Más serena pero no menos impactante fue la experiencia de Rosa Serrano, “La Serrana”, para quien conocer el mar no era una de sus prioridades. Pese a criarse y vivir a poco más de medio centenar de kilómetros del litoral, Rosa nunca había conocido el mar. Con casi noventa años llegó su primera vez, su primer mar. Fue a finales de los años ochenta del pasado siglo cuando tras un largo y cansino viaje de más de cinco horas llegó a Cartagena para visitar a su nieto Manuel que acababa de incorporarse a su primer destino como maestro titular. Tras el reencuentro familiar en la playa, afectuoso y explosivo, “La Serrana” se desplazó unos metros y asomándose al mar exclamó: ¡Jesús cuánta agua!. Después quedó algún tiempo en silencio con la mirada fija en el horizonte.

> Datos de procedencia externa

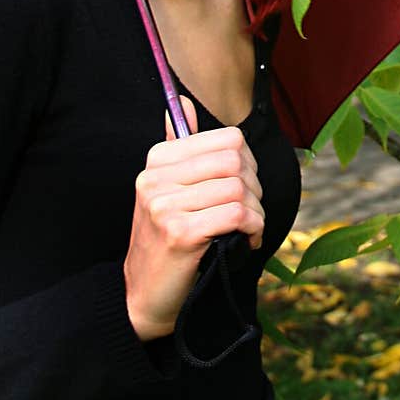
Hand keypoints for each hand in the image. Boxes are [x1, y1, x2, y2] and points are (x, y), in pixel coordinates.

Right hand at [123, 96, 264, 341]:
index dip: (248, 162)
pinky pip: (237, 215)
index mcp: (158, 160)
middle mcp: (156, 178)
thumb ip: (178, 147)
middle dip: (255, 187)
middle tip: (250, 210)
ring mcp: (165, 206)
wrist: (143, 297)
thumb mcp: (166, 190)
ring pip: (239, 189)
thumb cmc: (165, 241)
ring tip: (248, 229)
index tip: (244, 185)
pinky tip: (247, 241)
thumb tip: (182, 101)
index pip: (228, 139)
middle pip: (236, 160)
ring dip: (256, 213)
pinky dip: (252, 229)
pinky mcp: (179, 233)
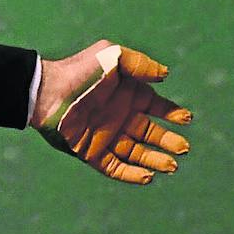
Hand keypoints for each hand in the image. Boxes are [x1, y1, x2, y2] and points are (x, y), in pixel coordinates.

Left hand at [32, 39, 191, 184]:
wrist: (47, 91)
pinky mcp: (91, 153)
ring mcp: (106, 136)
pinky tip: (148, 176)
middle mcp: (119, 117)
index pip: (157, 108)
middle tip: (183, 148)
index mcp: (126, 95)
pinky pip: (115, 168)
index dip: (173, 114)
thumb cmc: (79, 71)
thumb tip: (166, 75)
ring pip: (137, 154)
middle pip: (151, 134)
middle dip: (169, 142)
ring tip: (171, 165)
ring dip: (155, 160)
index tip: (186, 119)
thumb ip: (140, 63)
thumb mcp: (112, 56)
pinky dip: (132, 174)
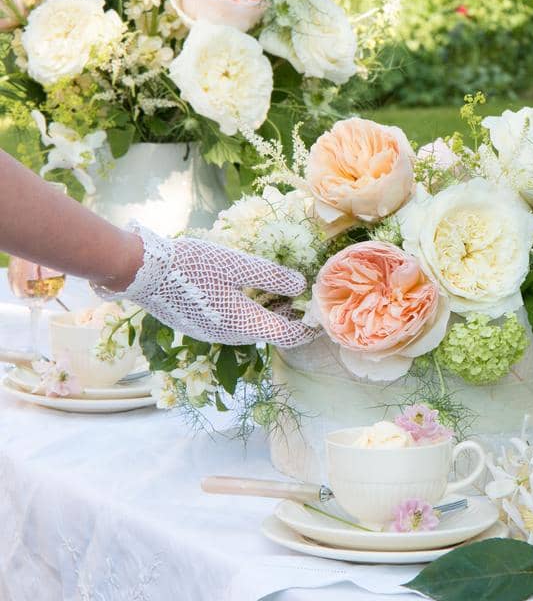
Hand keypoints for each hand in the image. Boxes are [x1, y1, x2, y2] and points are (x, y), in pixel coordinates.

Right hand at [100, 226, 316, 347]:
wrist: (142, 272)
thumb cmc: (192, 265)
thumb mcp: (238, 264)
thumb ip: (272, 276)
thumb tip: (301, 286)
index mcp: (244, 324)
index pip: (287, 335)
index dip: (308, 327)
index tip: (321, 316)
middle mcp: (229, 336)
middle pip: (269, 333)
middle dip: (290, 318)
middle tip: (304, 299)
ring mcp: (210, 334)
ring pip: (250, 329)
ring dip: (268, 315)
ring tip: (281, 294)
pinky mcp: (197, 326)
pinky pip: (232, 324)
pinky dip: (248, 313)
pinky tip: (248, 294)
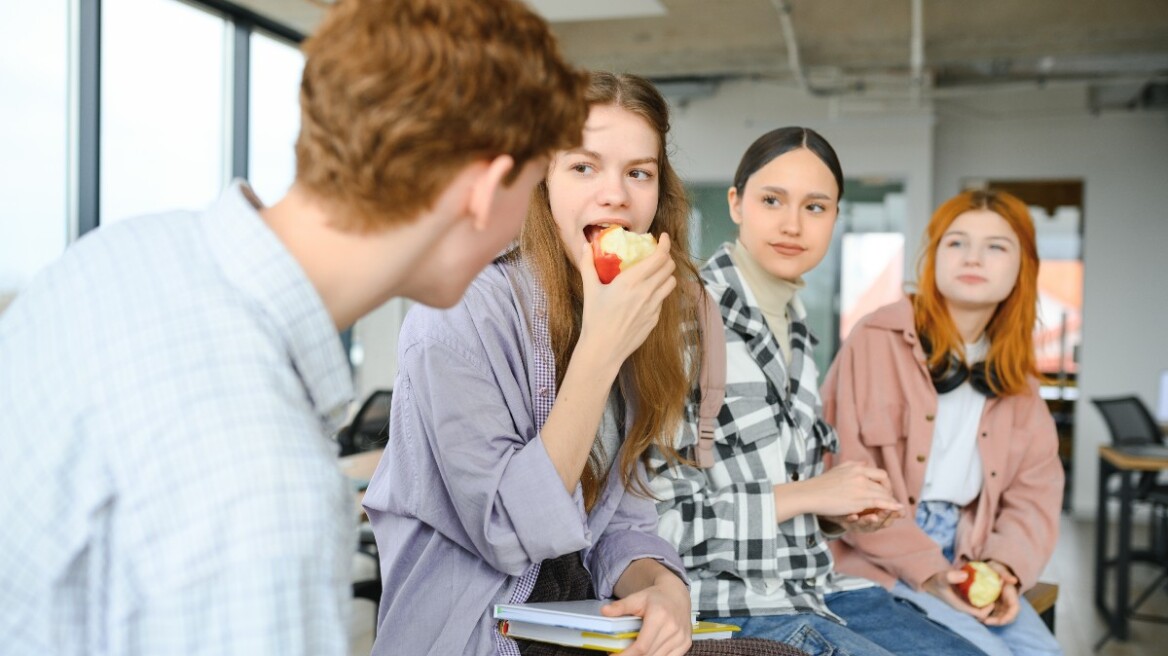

Mucho más adelantada fue su hija, Rosa Ibáñez. El patrón de su padre en la fábrica donde trabajaba quiso celebrar su aniversario con un día de playa en familia, celebración que incluía la invitación a Rosa, quien, además de vecina era inseparable amiga de juegos de la hija del empresario. La pequeña Rosa contaba ocho años y tuvo que esperar a que se secara el vestido de primera comunión –el único aceptable para la ocasión-, que no tardó en estar dispuesto, pues corría el mes de julio y hacía calor. Rosa no olvidaba los juegos en la arena y las risas con su amiga. El mar quedó como un recuerdo difuso en su mente nonagenaria cuando poco antes de morir le relataba esta vivencia a su hijo, el periodista Francisco Terrón.
Son impresiones y asombros del mar. El mar con ojos de niños, el mar con ojos de ayer y de hoy.